Newborns' and Mothers' Health Protection Act -- Final Regulations Issued with Few Changes


Effective January 1, 2009, group health plans, group health insurance issuers, and health insurance coverage in the individual market, must comply with the final regulations issued under the Newborns' and Mothers' Health Protection Act. Exemptions exist for health insurance coverage required under state law that meets certain requirements. With only a few clarifying changes from the interim final regulations, most plans, issuers and coverage subject to the final regulations will likely find compliance in 2009 not much different from that in 2008. 73 FR 62410 (October 20, 2008).

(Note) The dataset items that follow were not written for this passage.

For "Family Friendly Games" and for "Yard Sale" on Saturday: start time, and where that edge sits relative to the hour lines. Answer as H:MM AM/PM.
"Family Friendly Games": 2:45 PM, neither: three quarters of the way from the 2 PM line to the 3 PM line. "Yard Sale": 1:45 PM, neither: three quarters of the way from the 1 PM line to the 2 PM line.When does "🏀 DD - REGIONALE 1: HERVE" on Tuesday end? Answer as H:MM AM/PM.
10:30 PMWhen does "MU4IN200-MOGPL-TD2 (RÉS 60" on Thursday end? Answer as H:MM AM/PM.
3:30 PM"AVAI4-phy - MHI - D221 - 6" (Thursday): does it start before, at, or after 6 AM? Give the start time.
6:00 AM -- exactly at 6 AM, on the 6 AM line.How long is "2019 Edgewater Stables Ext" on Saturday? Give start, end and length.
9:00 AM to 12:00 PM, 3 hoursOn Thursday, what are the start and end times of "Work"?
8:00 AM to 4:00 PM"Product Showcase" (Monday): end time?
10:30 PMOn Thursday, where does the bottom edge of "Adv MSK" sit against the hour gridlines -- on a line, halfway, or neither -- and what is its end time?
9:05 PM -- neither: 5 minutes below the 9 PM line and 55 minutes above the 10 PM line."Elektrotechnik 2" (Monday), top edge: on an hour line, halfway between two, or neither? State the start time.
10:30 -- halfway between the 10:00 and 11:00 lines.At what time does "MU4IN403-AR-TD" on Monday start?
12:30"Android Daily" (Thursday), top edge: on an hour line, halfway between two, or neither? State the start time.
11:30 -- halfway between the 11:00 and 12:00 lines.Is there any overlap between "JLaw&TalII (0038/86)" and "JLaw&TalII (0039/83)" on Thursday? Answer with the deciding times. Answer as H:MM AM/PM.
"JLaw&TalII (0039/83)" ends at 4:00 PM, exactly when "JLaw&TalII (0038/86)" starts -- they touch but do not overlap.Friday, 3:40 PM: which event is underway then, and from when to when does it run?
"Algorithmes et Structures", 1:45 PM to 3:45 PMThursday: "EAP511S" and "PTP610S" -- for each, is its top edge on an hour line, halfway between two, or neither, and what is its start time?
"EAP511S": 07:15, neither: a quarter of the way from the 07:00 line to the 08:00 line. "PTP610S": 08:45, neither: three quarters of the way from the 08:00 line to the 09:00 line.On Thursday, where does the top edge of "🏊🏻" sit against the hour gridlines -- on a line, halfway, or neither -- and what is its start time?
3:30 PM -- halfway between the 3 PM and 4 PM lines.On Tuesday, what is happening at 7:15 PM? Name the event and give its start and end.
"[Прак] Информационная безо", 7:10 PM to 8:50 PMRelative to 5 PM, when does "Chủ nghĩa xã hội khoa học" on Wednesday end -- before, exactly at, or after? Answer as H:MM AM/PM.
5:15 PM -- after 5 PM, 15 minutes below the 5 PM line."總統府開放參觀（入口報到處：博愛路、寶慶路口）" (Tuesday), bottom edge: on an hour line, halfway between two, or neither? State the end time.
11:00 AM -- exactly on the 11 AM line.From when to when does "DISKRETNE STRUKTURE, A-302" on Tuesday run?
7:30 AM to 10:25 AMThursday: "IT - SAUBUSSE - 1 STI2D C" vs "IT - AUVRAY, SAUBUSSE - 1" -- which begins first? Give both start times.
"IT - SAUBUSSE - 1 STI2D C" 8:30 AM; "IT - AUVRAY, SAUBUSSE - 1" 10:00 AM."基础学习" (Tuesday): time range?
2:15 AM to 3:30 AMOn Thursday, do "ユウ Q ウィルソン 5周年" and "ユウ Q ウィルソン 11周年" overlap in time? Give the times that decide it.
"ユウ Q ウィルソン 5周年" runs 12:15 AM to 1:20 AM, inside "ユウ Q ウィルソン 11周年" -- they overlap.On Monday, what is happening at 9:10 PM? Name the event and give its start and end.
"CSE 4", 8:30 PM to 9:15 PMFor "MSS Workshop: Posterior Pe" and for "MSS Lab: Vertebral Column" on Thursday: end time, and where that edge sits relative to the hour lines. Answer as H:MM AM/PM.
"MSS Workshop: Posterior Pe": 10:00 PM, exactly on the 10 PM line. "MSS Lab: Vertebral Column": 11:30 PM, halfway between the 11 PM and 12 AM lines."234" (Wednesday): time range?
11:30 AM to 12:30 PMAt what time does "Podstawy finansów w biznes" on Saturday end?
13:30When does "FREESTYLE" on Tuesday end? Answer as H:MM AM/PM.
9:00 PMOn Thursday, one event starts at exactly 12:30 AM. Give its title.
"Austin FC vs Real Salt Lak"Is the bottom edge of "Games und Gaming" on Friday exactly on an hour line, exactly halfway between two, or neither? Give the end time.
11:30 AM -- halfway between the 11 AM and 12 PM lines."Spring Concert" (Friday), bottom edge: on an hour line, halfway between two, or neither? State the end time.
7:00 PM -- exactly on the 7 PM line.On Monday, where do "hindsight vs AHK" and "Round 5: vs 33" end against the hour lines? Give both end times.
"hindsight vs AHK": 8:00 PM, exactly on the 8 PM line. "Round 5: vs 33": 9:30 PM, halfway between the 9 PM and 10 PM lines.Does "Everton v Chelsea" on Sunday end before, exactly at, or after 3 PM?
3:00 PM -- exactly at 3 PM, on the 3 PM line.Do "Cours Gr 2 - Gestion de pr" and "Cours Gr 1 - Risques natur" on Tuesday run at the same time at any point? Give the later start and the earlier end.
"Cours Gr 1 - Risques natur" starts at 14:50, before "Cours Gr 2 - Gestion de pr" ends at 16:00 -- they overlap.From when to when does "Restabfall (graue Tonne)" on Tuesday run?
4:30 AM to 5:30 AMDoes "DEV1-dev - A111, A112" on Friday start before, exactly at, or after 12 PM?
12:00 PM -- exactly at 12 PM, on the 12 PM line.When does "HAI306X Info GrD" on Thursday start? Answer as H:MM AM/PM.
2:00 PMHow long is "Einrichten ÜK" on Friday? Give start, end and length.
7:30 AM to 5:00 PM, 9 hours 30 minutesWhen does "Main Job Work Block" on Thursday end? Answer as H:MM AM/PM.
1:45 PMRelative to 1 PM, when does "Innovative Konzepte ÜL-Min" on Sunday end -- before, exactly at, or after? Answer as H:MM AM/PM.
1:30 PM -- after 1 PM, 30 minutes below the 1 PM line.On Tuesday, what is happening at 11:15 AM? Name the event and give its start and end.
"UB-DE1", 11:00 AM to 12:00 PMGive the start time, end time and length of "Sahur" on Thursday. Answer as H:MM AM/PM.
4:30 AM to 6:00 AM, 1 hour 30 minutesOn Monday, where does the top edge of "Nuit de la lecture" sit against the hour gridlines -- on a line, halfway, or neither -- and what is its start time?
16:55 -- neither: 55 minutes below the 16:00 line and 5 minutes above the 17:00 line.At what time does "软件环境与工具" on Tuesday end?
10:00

Hospital Length of Stay Protections Following Childbirth

Enacted in September 1996, the Newborns' and Mothers' Health Protection Act of 1996, P.L. 104-204 (the "Newborns Act") added provisions to ERISA and the Public Health Service Act to provide protections for mothers and their newborn children regarding hospital lengths of stay following childbirth. Shortly thereafter, the Taxpayer Relief Act of 1997, P.L. 105-34 (together with the Newborns Act, the "Act"), added parallel provisions to the Internal Revenue Code. Essentially, the Act prohibits group health plans and health insurance issuers from restricting mothers' and newborns' hospital length of stay in connection with childbirth to less than 48 hours following vaginal delivery or 96 hours following delivery by cesarean section. The Act added new IRC §9811, ERISA §711, and PHSA §§2704 and 2751.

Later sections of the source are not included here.